• WHAT YOU NEED TO DO:
**a)** In the post on advanced data services in CI/CD pipelines, how often do today's CI/CD systems integrate, test and deploy code changes to production?
**b)** Duplicate the CI/CD data services post from "In typical multi-tier" to "populated production system.".
**c)** Pick up the post on advanced data services in CI/CD pipelines and continue it from its last sentence.
BEGIN QUOTED TEXT
HPE Storage Tech Insiders
cancel
Showing results for 
Search instead for 
Did you mean: 

Advanced Data Services in CI/CD pipelines using Docker Datacenter

mmattsson

In typical multi-tier applications, there are challenges performing tests with high quality data. Either data is copied out of production, mocked, stubbed or the tests are running on empty datasets. In the former case, the copying of data might have performance impact on the production environment and may resort to backed up data. The further data moves from the production environment, quality degrades for testing. In many cases the backups may not be available to run tests on for CI/CD pipelines, as they are just that, backups. In the latter case the effectiveness of the test degrades as running tests on stubs or mocked datasets might not reveal problems present on a fully populated production system.

In today’s highly efficient CI/CD systems, code changes are integrated, tested and deployed to production multiple times per day. In order to achieve high quality and confidence, tests need to be accurate and performed often. Problems need be discovered fast and mitigated even faster. Discovering issues in production needs to be avoided at all cost. Bugs will always be introduced for the fact that new features need to be added continuously to stay competitive and relevant. Recovering gracefully and correcting errors and issues faster than anyone notices them could very well be a business differentiator that allows small teams to iterate fast to deliver a high-quality experience for their customers.
END QUOTED TEXT
BEGIN COLLECTED DATA
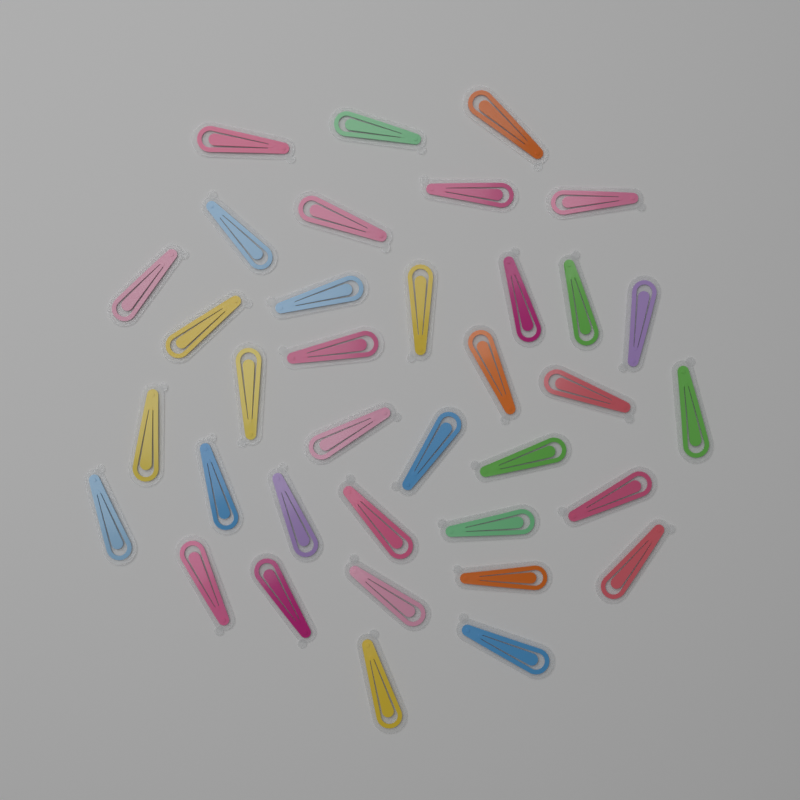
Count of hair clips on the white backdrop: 36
END COLLECTED DATA
• ANSWERS TO THE TASKS:
**a)** Multiple times per day.

**b)**
In typical multi-tier applications, there are challenges performing tests with high quality data. Either data is copied out of production, mocked, stubbed or the tests are running on empty datasets. In the former case, the copying of data might have performance impact on the production environment and may resort to backed up data. The further data moves from the production environment, quality degrades for testing. In many cases the backups may not be available to run tests on for CI/CD pipelines, as they are just that, backups. In the latter case the effectiveness of the test degrades as running tests on stubs or mocked datasets might not reveal problems present on a fully populated production system.

**c)**
Containers are extremely efficient at improving quality of software delivery due to their ability to package all the application runtime in a format that runs verbatim on any platform. Transporting stateful persistent data in container images is not very practical as the container is ephemeral in nature. This means that data needs to be accessible independently to containers across multiple environments to serve production, staging and development. There also needs to be a secure and clear separation between these environments to ensure they’re capable of running autonomously without cross dependencies.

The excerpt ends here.